Militer Myanmar menolak untuk mengundurkan diri, menunda pemilihan, melanjutkan keadaan darurat

Junta militer Myanmar, seperti sebelumnya, tidak ingin menghindari kekuasaan. Kemarin mereka memperpanjang keadaan darurat di negara itu hingga 2023. Status ini memberi militer hak untuk menangkap siapa pun yang dianggap musuh.
“Kita harus memperkuat sistem demokrasi multi-partai dan disiplin nyata di negara ini,” kata kepala junta militer Myanmar, Jenderal Min Aung Hlaing, seperti dikutip Global New Light. Dia menekankan bahwa itu adalah kehendak rakyat dan dia membutuhkan lebih banyak waktu untuk menstabilkan situasi di negara ini.

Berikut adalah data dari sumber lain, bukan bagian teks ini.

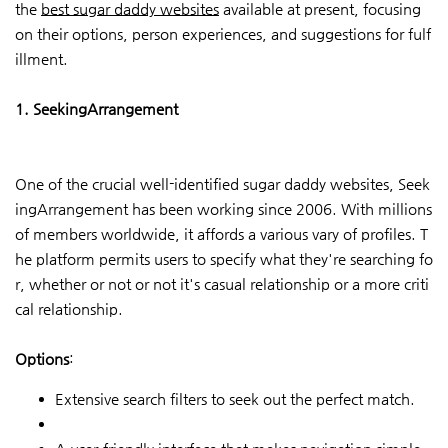
the
best sugar daddy websites
available at present, focusing
on their options, person experiences, and suggestions for fulf
illment.
1. SeekingArrangement
One of the crucial well-identified sugar daddy websites, Seek
ingArrangement has been working since 2006. With millions
of members worldwide, it affords a various vary of profiles. T
he platform permits users to specify what they're searching fo
r, whether or not or not it's casual relationship or a more criti
cal relationship.
Options
:
Extensive search filters to seek out the perfect match.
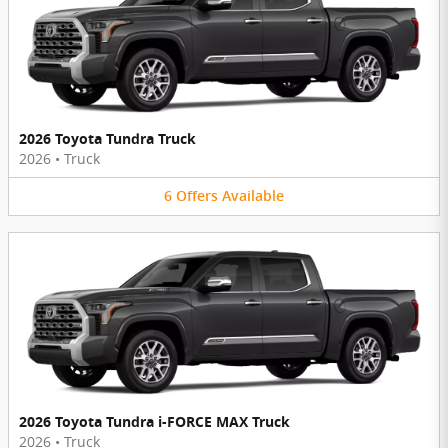
2026 Toyota Tundra Truck
2026
•
Truck
6
Offers
Available
2026 Toyota Tundra i-FORCE MAX Truck
2026
•
Truck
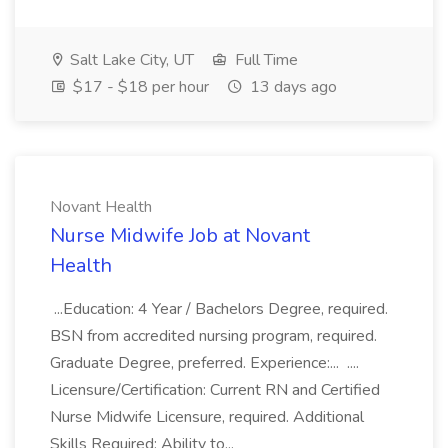
Salt Lake City, UT
Full Time
$17 - $18 per hour
13 days ago
Novant Health
Nurse Midwife Job at Novant
Health
...Education: 4 Year / Bachelors Degree, required.
BSN from accredited nursing program, required.
Graduate Degree, preferred. Experience:... ....
Licensure/Certification: Current RN and Certified
Nurse Midwife Licensure, required. Additional
Skills Required: Ability to...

Dewan Administrasi Negara (SAD), yang diperintah oleh junta militer, memberlakukan keadaan darurat setelah kudeta pada Februari 2021. Aung San Suu Kyi, yang saat itu berkuasa, langsung ditangkap. Hal yang sama berlaku untuk politisi dari partai Liga Nasional untuk Demokrasi (LND). Tatmadaw, juga dikenal sebagai militer, melakukan kudeta karena mereka menuduh pemilu curang, sehingga LND memenangkan 83 persen suara.
Agustus lalu, Mahkamah Agung memperpanjang keadaan darurat untuk alasan yang hampir sama. Saat itu, Min Aung Hlaing mengangkat dirinya sebagai Perdana Menteri (PM) Myanmar. Dalam keadaan darurat, pemilu yang dijanjikan oleh junta militer Myanmar tidak bisa dilaksanakan secara otomatis.

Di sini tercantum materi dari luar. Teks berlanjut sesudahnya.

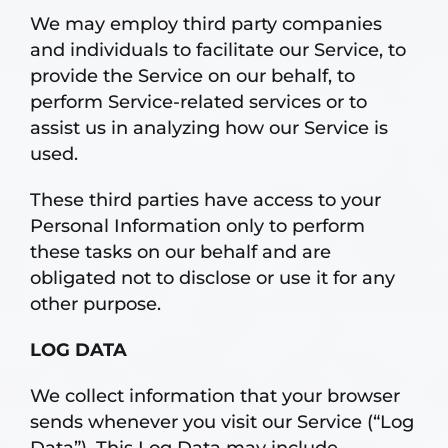
We may employ third party companies
and individuals to facilitate our Service, to
provide the Service on our behalf, to
perform Service-related services or to
assist us in analyzing how our Service is
used.
These third parties have access to your
Personal Information only to perform
these tasks on our behalf and are
obligated not to disclose or use it for any
other purpose.
LOG DATA
We collect information that your browser
sends whenever you visit our Service (“Log
Data”). This Log Data may include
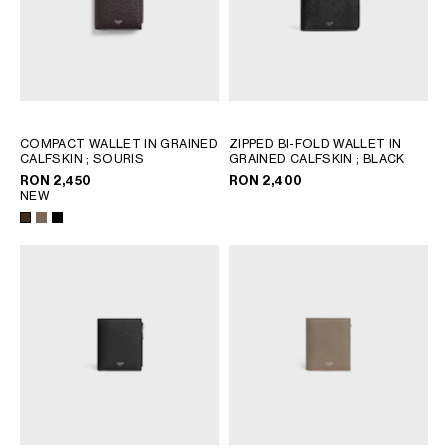
COMPACT WALLET IN GRAINED
ZIPPED BI-FOLD WALLET IN
CALFSKIN
; SOURIS
GRAINED CALFSKIN
; BLACK
RON 2,450
RON 2,400
NEW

Setelah kudeta, jutaan warga turun ke jalan untuk menyerukan junta militer untuk menggulingkan pemerintah. Asosiasi Pengawal Tahanan Politik (AAPP) melaporkan bahwa militer telah membunuh sekitar 2.100 orang sejak kudeta. Ribuan lainnya ditahan.
Berita populer sekarang

Catatan untuk panduan, penjelasan rahim adalah…
Empat aktivis demokrasi juga dieksekusi pekan lalu. Itu adalah hukuman pertama di Myanmar dalam beberapa dekade. Dua di antaranya adalah aktivis pro-demokrasi terkemuka Ko Jimmy dan mantan anggota parlemen Phyo Zeya Tow.